Berman - Figure 6 - Patient Education re: HPV

Whether I am screening or talking about anything related to lower genital tract disease, there are key messages that can be presented succinctly and quickly.

  • HPV is a necessary cause of cervical cancer.  If you do not have HPV you will not develop cancer.  
     
    By the same token, if you have a positive test it does not mean you will develop cancer, most people do not, but finding those women who are positive allows us to stratify risk and follow those women diligently who have the potential to develop neoplasia or cancer.  

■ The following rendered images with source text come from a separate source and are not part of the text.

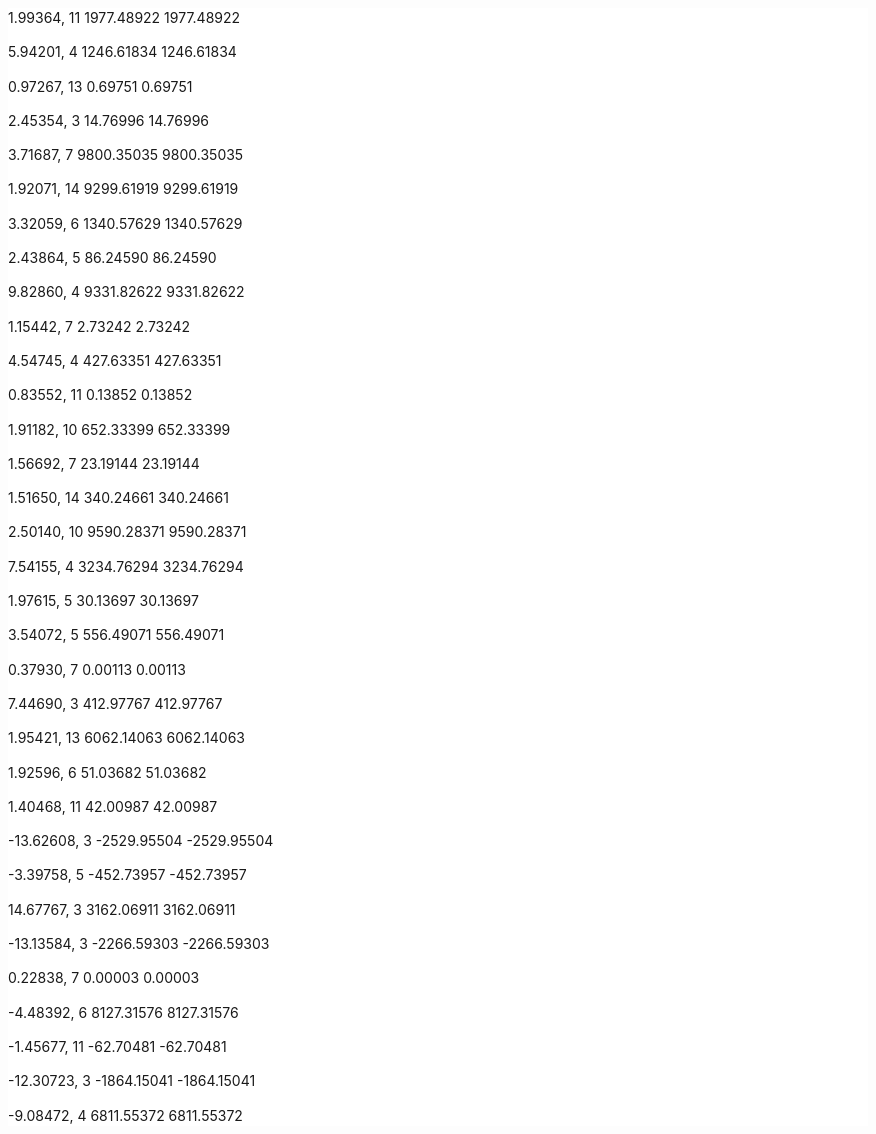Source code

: 1.99364, 11   1977.48922  1977.48922  

5.94201, 4 1246.61834  1246.61834  

0.97267, 13 0.69751 0.69751 

2.45354, 3   14.76996    14.76996    

3.71687, 7    9800.35035  9800.35035  

1.92071, 14    9299.61919  9299.61919  

3.32059, 6  1340.57629  1340.57629  

2.43864, 5   86.24590    86.24590    

9.82860, 4    9331.82622  9331.82622  

1.15442, 7 2.73242 2.73242 

4.54745, 4  427.63351   427.63351   

0.83552, 11  0.13852 0.13852 

1.91182, 10   652.33399   652.33399   

1.56692, 7 23.19144    23.19144    

1.51650, 14 340.24661   340.24661   

2.50140, 10  9590.28371  9590.28371  

7.54155, 4    3234.76294  3234.76294  

1.97615, 5 30.13697    30.13697    

3.54072, 5  556.49071   556.49071   

0.37930, 7   0.00113 0.00113 

7.44690, 3    412.97767   412.97767   

1.95421, 13    6062.14063  6062.14063  

1.92596, 6  51.03682    51.03682    

1.40468, 11  42.00987    42.00987    

-13.62608, 3  -2529.95504 -2529.95504 

-3.39758, 5    -452.73957  -452.73957  

14.67767, 3 3162.06911  3162.06911  

-13.13584, 3 -2266.59303 -2266.59303 

0.22838, 7    0.00003 0.00003 

-4.48392, 6    8127.31576  8127.31576  

-1.45677, 11    -62.70481   -62.70481   

-12.30723, 3 -1864.15041 -1864.15041 

-9.08472, 4   6811.55372  6811.55372  
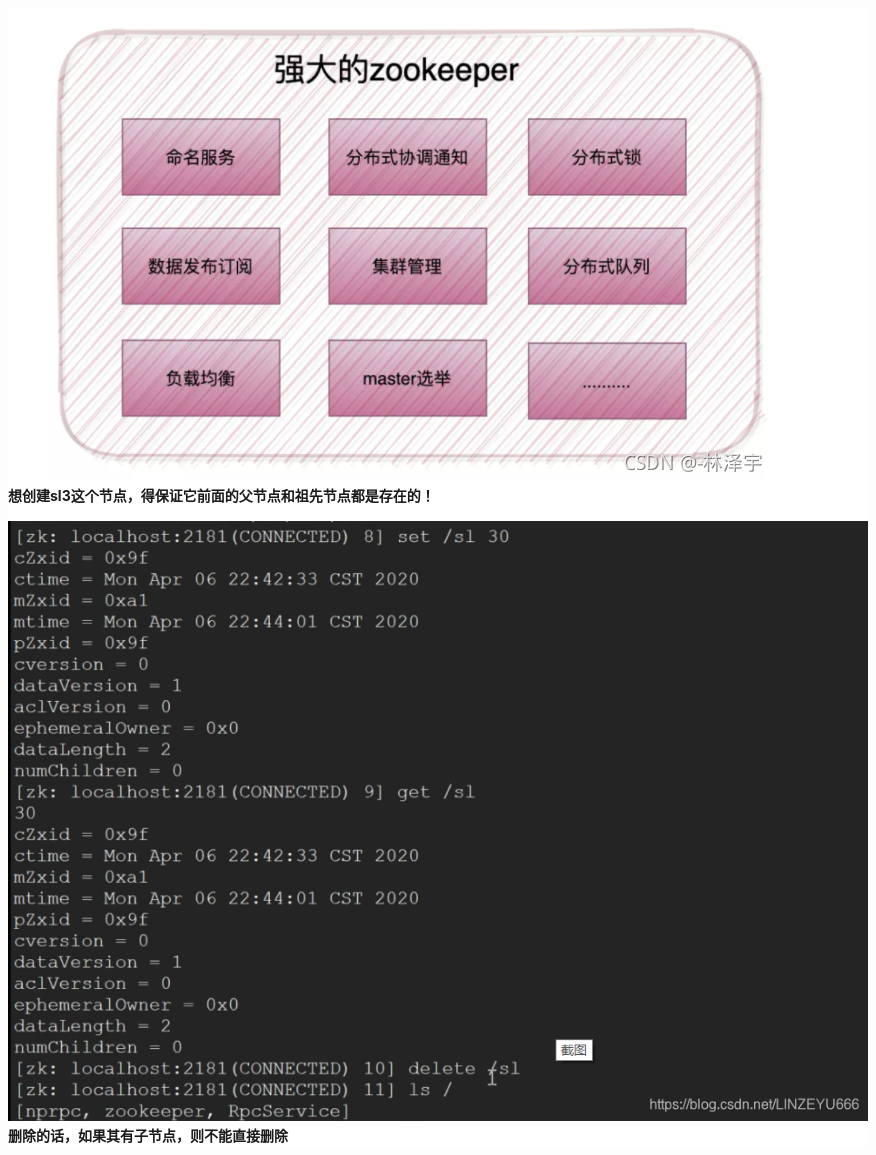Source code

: ![在这里插入图片描述](image/watermark,type_ZHJvaWRzYW5zZmFsbGJhY2s,shadow_50,text_Q1NETiBALeael-azveWuhw==,size_20,color_FFFFFF,t_70,g_se,x_16.png)  
**想创建sl3这个节点，得保证它前面的父节点和祖先节点都是存在的！**

![在这里插入图片描述](image/watermark,type_ZmFuZ3poZW5naGVpdGk,shadow_10,text_aHR0cHM6Ly9ibG9nLmNzZG4ubmV0L0xJTlpFWVU2NjY=,size_16,color_FFFFFF,t_70-169355924366810.png)  
**删除的话，如果其有子节点，则不能直接删除**  
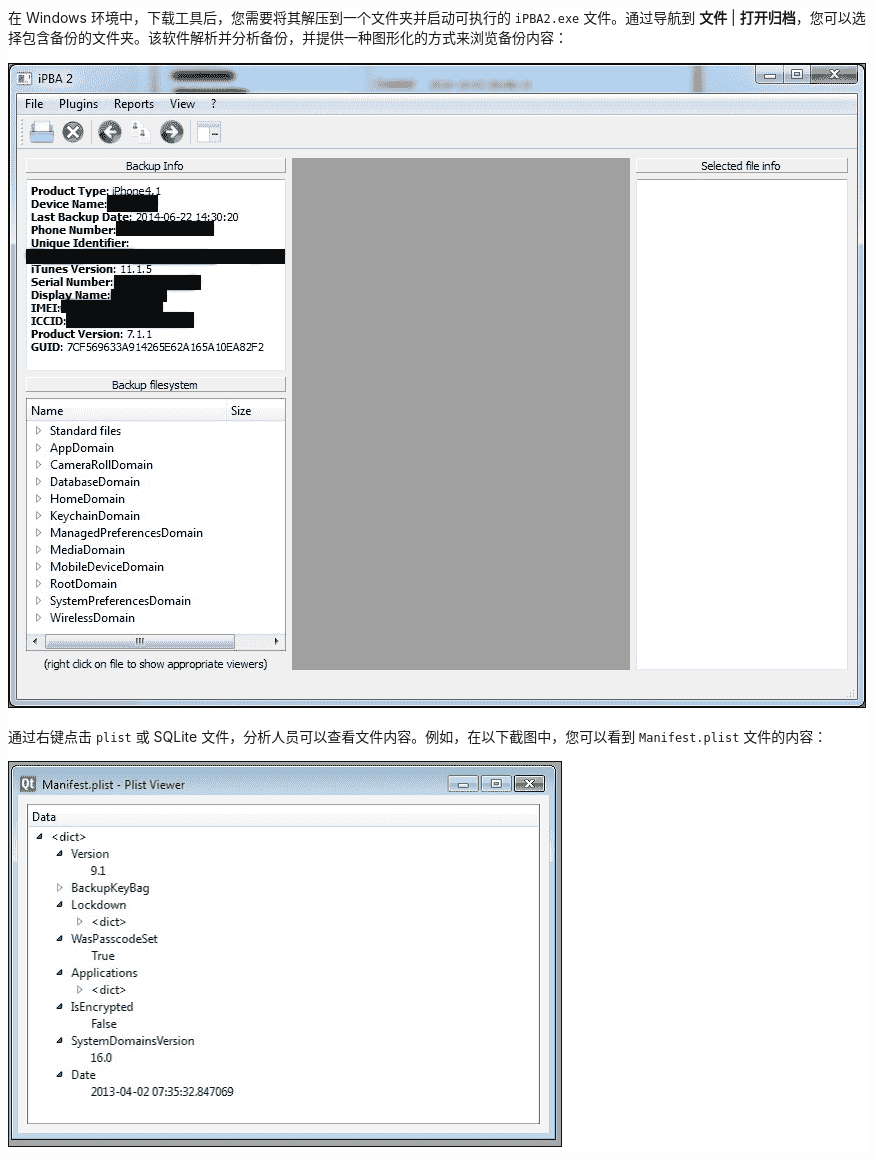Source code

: 在 Windows 环境中，下载工具后，您需要将其解压到一个文件夹并启动可执行的 `iPBA2.exe` 文件。通过导航到 **文件** | **打开归档**，您可以选择包含备份的文件夹。该软件解析并分析备份，并提供一种图形化的方式来浏览备份内容：

![案例研究 - 使用 iPBA 分析 iTunes 备份](img/B05100_04_25.jpg)

通过右键点击 `plist` 或 SQLite 文件，分析人员可以查看文件内容。例如，在以下截图中，您可以看到 `Manifest.plist` 文件的内容：

![案例研究 - 使用 iPBA 分析 iTunes 备份](img/B05100_04_26.jpg)
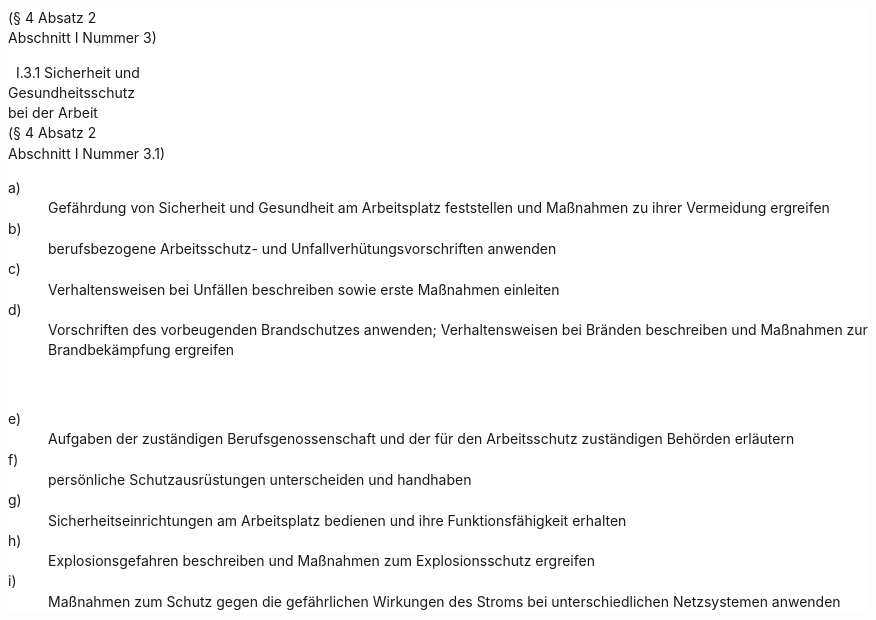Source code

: (§ 4 Absatz 2<br />
Abschnitt I Nummer 3)</td>
<td style="text-align: left; border-right: 0.5pt solid; border-bottom: 0.5pt solid;" data-valign="top" data-charoff="50"> </td>
</tr>
<tr class="even">
<td style="text-align: center; border-right: 0.5pt solid;" data-valign="top" data-charoff="50">I.3.1</td>
<td style="text-align: left; border-right: 0.5pt solid;" data-valign="top" data-charoff="50">Sicherheit und<br />
Gesundheitsschutz<br />
bei der Arbeit<br />
(§ 4 Absatz 2<br />
Abschnitt I Nummer 3.1)</td>
<td style="text-align: left; border-right: 0.5pt solid;" data-valign="top" data-charoff="50"><dl>
<dt>a)</dt>
<dd>
Gefährdung von Sicherheit und Gesundheit am Arbeitsplatz feststellen und Maßnahmen zu ihrer Vermeidung ergreifen
</dd>
<dt>b)</dt>
<dd>
berufsbezogene Arbeitsschutz- und Unfallverhütungsvorschriften anwenden
</dd>
<dt>c)</dt>
<dd>
Verhaltensweisen bei Unfällen beschreiben sowie erste Maßnahmen einleiten
</dd>
<dt>d)</dt>
<dd>
Vorschriften des vorbeugenden Brandschutzes anwenden; Verhaltensweisen bei Bränden beschreiben und Maßnahmen zur Brandbekämpfung ergreifen
</dd>
</dl></td>
<td colspan="3" style="text-align: center;" data-valign="top" data-charoff="50"> </td>
</tr>
<tr class="odd">
<td style="text-align: center; border-right: 0.5pt solid; border-bottom: 0.5pt solid;" data-valign="top" data-charoff="50"> </td>
<td style="text-align: left; border-right: 0.5pt solid; border-bottom: 0.5pt solid;" data-valign="top" data-charoff="50"> </td>
<td style="text-align: left; border-right: 0.5pt solid; border-bottom: 0.5pt solid;" data-valign="top" data-charoff="50"><dl>
<dt>e)</dt>
<dd>
Aufgaben der zuständigen Berufsgenossenschaft und der für den Arbeitsschutz zuständigen Behörden erläutern
</dd>
<dt>f)</dt>
<dd>
persönliche Schutzausrüstungen unterscheiden und handhaben
</dd>
<dt>g)</dt>
<dd>
Sicherheitseinrichtungen am Arbeitsplatz bedienen und ihre Funktionsfähigkeit erhalten
</dd>
<dt>h)</dt>
<dd>
Explosionsgefahren beschreiben und Maßnahmen zum Explosionsschutz ergreifen
</dd>
<dt>i)</dt>
<dd>
Maßnahmen zum Schutz gegen die gefährlichen Wirkungen des Stroms bei unterschiedlichen Netzsystemen anwenden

  • 80% of women who are active sexually will be infected at some point.  You saw in the earlier discussion, that most everybody who is active sexually will be infected, and that peak of being HPV infected is the mid 20s.  That drops off over time, and that is why when we screen women with an HPV test starting at age 30, if HPV is positive that is when it more likely represents infection that is persistent.  We don’t want to find HPV by screening young women under 29 where the majority will test positive at some point.  

    In a study by Ho and colleagues*, a landmark study, 85% of college women will test HPV positive at some point.  But retest those women later, and most of them will turn HPV negative.  *Ho GYF, Bierman R, Beardsley L, Natural history of cervicovaginal papillomavirus infection in young women.  N Engl J Med. 1998;338:423-8

  • HPV may be passed by skin-to-skin contact.  The most likely time HPV is transmitted to the cervix is with penetrative intercourse, but we know that with all kinds of creative sexual activity just short of penetration, it is possible for HPV to be passed by skin-to-skin contact.  

  • Most HPV infection will go away in a short period of time.  As I said, by 24 months most infections will have cleared.